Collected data

== Segment start ==

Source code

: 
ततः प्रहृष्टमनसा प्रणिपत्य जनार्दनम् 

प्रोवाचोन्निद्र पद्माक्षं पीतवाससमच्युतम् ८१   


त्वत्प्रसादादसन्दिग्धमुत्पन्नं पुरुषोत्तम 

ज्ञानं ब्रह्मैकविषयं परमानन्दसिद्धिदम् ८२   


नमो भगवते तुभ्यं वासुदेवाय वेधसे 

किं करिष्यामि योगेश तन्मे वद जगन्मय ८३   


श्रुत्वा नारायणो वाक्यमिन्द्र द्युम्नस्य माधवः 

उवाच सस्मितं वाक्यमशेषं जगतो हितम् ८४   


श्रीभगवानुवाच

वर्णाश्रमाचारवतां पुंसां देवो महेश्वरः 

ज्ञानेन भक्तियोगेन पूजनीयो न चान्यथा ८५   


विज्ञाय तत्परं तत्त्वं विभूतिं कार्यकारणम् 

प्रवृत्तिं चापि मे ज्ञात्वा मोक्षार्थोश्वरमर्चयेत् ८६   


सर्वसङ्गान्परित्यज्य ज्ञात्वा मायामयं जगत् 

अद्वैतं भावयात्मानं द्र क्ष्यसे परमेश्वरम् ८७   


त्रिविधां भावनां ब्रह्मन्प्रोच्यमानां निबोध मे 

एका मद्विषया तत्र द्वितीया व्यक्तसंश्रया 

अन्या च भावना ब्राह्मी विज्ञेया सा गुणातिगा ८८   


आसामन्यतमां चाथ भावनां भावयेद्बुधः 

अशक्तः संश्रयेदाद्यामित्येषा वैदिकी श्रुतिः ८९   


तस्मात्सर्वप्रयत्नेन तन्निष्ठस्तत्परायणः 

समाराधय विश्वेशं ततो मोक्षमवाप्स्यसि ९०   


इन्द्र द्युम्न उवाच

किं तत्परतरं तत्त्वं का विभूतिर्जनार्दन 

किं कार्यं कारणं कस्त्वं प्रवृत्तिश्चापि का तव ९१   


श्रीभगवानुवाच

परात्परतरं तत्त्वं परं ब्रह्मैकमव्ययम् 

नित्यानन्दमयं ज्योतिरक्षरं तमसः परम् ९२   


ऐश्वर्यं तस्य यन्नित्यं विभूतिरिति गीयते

== Segment end ==

▶ [Work item]:
Write the entries out a second time. Match them exactly.

▶ [Answer section]:
Source code

: 
ततः प्रहृष्टमनसा प्रणिपत्य जनार्दनम् 

प्रोवाचोन्निद्र पद्माक्षं पीतवाससमच्युतम् ८१   


त्वत्प्रसादादसन्दिग्धमुत्पन्नं पुरुषोत्तम 

ज्ञानं ब्रह्मैकविषयं परमानन्दसिद्धिदम् ८२   


नमो भगवते तुभ्यं वासुदेवाय वेधसे 

किं करिष्यामि योगेश तन्मे वद जगन्मय ८३   


श्रुत्वा नारायणो वाक्यमिन्द्र द्युम्नस्य माधवः 

उवाच सस्मितं वाक्यमशेषं जगतो हितम् ८४   


श्रीभगवानुवाच

वर्णाश्रमाचारवतां पुंसां देवो महेश्वरः 

ज्ञानेन भक्तियोगेन पूजनीयो न चान्यथा ८५   


विज्ञाय तत्परं तत्त्वं विभूतिं कार्यकारणम् 

प्रवृत्तिं चापि मे ज्ञात्वा मोक्षार्थोश्वरमर्चयेत् ८६   


सर्वसङ्गान्परित्यज्य ज्ञात्वा मायामयं जगत् 

अद्वैतं भावयात्मानं द्र क्ष्यसे परमेश्वरम् ८७   


त्रिविधां भावनां ब्रह्मन्प्रोच्यमानां निबोध मे 

एका मद्विषया तत्र द्वितीया व्यक्तसंश्रया 

अन्या च भावना ब्राह्मी विज्ञेया सा गुणातिगा ८८   


आसामन्यतमां चाथ भावनां भावयेद्बुधः 

अशक्तः संश्रयेदाद्यामित्येषा वैदिकी श्रुतिः ८९   


तस्मात्सर्वप्रयत्नेन तन्निष्ठस्तत्परायणः 

समाराधय विश्वेशं ततो मोक्षमवाप्स्यसि ९०   


इन्द्र द्युम्न उवाच

किं तत्परतरं तत्त्वं का विभूतिर्जनार्दन 

किं कार्यं कारणं कस्त्वं प्रवृत्तिश्चापि का तव ९१   


श्रीभगवानुवाच

परात्परतरं तत्त्वं परं ब्रह्मैकमव्ययम् 

नित्यानन्दमयं ज्योतिरक्षरं तमसः परम् ९२   


ऐश्वर्यं तस्य यन्नित्यं विभूतिरिति गीयते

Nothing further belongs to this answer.